▶ Task statement
Rewrite the crop research passage from "You have developed methodologies" through "overcome to succeed?", switching "crop plants" to "field crops".

▶ Exercise text
+++

The best research system is entirely a function of your goals and questions. We have worked with Arabidopsis for some questions. Since we work with processes at multiple scales, including crop stands, whole organisms, organs, tissues, and cells, it has been useful to work with large plants such as maize, which are large enough to easily measure and to work with in the field. The most interesting stress adaptations for crop breeding are those that differ among genotypes of the same species, and at that level of organization there is a lot of biology that is specific to that species, that cannot readily be generalized from model organisms with very different life strategies. There has been considerable attention to model genomes and much less attention to model phenomes.
You have developed methodologies for the high-throughput phenotyping of crop plants. What does this technique involve and what challenges did you have to overcome to succeed?
We have developed multiple phenotyping approaches – too many to summarize readily here. Our overall approach is simply to develop a tool that helps us achieve our goals. For example, we have developed tools to quantify the root architecture of thousands of plants in the field, to measure anatomical phenotypes of thousands of samples from field-grown roots, to help us determine which root phenotypes might affect soil resource capture, etc. Working with geneticists and breeders, we are constantly asked to measure something meaningful on thousands of plants in a field, in many fields, every season. ARPA-E (the US Advanced Research Projects Agency for Energy) has recently funded us to develop phenotyping tools for root depth in the field, but this is the first time we have been funded to develop phenotyping tools – generally we just come up with things to help us do our work, which fortunately have been useful for other researchers as well.
Could you talk about some of the computational models you have developed for investigating plant growth and development?

+++

▶ Extracted entries
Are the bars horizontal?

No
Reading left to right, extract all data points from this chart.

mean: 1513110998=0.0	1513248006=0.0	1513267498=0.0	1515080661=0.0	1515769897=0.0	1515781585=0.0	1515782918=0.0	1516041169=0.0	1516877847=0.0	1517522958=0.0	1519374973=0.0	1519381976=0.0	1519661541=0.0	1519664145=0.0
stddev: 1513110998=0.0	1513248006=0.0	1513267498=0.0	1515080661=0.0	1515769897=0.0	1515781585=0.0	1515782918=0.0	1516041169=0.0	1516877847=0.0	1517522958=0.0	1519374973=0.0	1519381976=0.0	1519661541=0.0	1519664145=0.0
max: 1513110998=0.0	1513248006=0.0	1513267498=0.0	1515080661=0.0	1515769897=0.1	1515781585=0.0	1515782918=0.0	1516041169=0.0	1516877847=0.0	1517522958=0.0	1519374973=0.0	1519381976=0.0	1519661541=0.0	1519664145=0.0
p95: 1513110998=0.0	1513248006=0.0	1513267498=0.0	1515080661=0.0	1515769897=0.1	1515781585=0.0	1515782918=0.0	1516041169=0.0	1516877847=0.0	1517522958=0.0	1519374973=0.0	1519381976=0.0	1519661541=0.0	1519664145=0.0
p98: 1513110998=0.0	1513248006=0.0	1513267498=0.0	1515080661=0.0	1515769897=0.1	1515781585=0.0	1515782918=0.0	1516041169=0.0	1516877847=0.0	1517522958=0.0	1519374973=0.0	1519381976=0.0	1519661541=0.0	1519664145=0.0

+++

▶ Task solution
You have developed methodologies for the high-throughput phenotyping of field crops. What does this technique involve and what challenges did you have to overcome to succeed?